Mouseheart
- Cover of Volume 1
- Volumes:; Mouseheart: Book One; Hopper's Destiny: Book Two; Return of the Forgotten: Book Three;
- Author: Lisa Fiedler
- Illustrator: Vivienne To
- Country: United States
- Language: English
- Genre: Adventure Children novel Fantasy
- Publisher: Margaret K. McElderry Books
- Published: 2014 – 2015
- Media type: Print (hardcover and paperback)
- No. of books: 3

= Mouseheart =

Series of adventure novels by Lisa Fiedler

The Mouseheart series is an ongoing series of children's adventure novels by Lisa Fiedler. The series currently comprises three books, the first of which was released in 2014 by Margaret K. McElderry Books.

==Plot overview==
The series follows Hopper, a pet store mouse that escapes, only to end up in Atlantia, a colony created entirely of rats that lie underneath the city of Brooklyn.
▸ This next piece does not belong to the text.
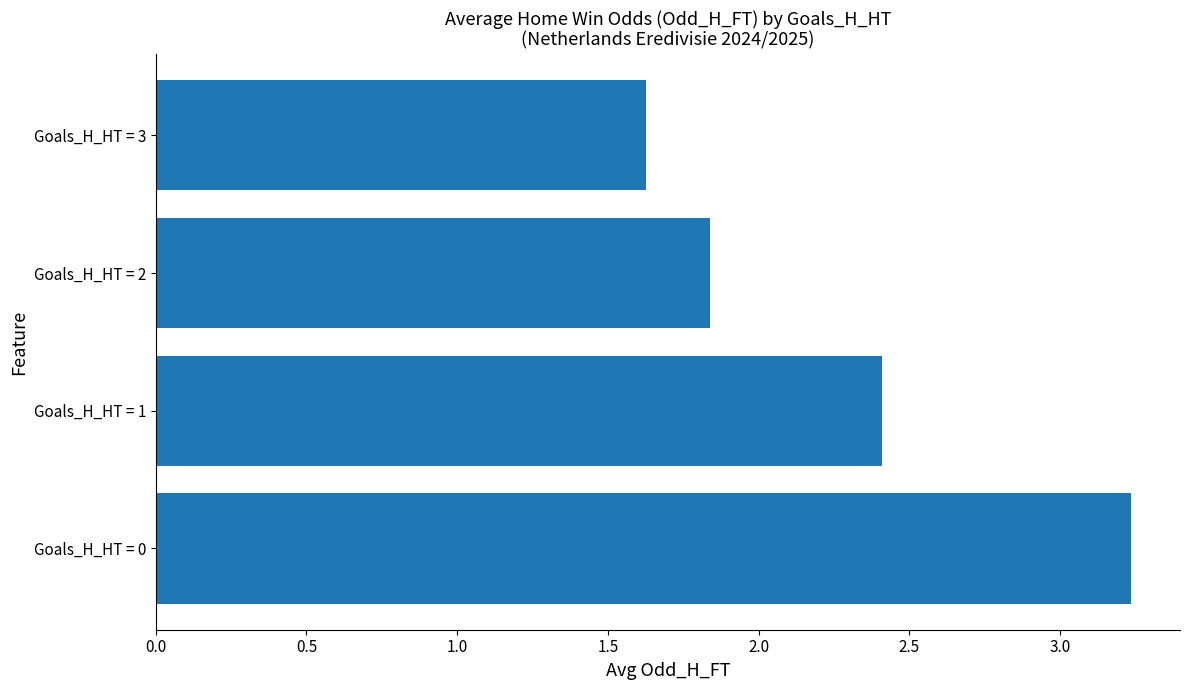

Which has a higher value, Goals_H_HT = 0 or Goals_H_HT = 1?

Goals_H_HT = 0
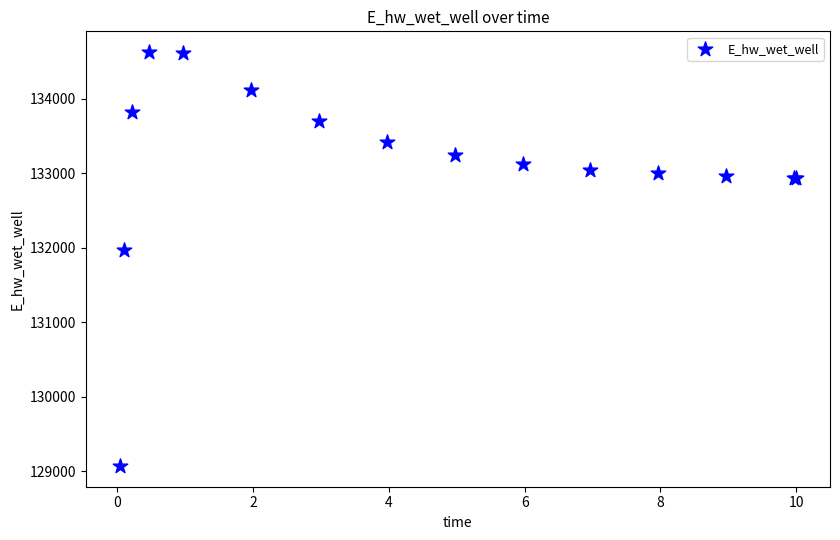

What Y value in the scatter plot is closest to 131849?

131970.1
He quickly makes friends, however, he also finds that rebels and other troubles constantly plague the colony.

==Main characters==
- Hopper
He is the main character, and very loyal and brave.
- Pinkie
She is Hopper's sister and is stubborn and fierce. The second book mentions that she is 'cold hearted' but later on has a change of character and redemption arc and is described as having a 'broken heart”.
- Pup
The younger brother of Hopper and Pinkie. He is a caring fellow, who turns cold, but later on turns remorseful.
- Zucker
The rat prince of Atlantia and son of Titus. He played a major role in the destruction of Atlantia's refugee camps.
- Firren
Leader of the rebel rats and an ally of the Mūs. She later on becomes the wife of Zucker and Queen of Atlantia.
- Emperor Titus
The evil rat king of Atlantia and father of Zucker. He struck an accord with cat queen, Felina, with a dark secret behind it.
- Felina
The evil cat queen of the tunnels, she holds a nasty reputation with the citizens of Atlantia and the Mūs.

==Books==
- Mouseheart (2014)
- Hopper's Destiny (2015)
- Return of the Forgotten (2015)

==Critical reception==
Critical reception has been positive and the series has been routinely recommended to fans of animal fantasy. The Bulletin of the Center for Children's Books gave a mixed review for the first book in the series, commenting "To’s occasional black and white digital illustrations are a little more cuddly than the text, but any kid who sees the glossy jacket illustration will know instantly who the bad guys are in the story despite the narrative’s laboriously slow reveal of that information. Fans of Hunter’s Warriors series or Jacques’ Redwall series may enjoy this, but kids who want a little more depth to their animal fantasy will want to look elsewhere." Booklist was similarly mixed in their reviews, as they praised the first book but stated that the second book had limited general appeal.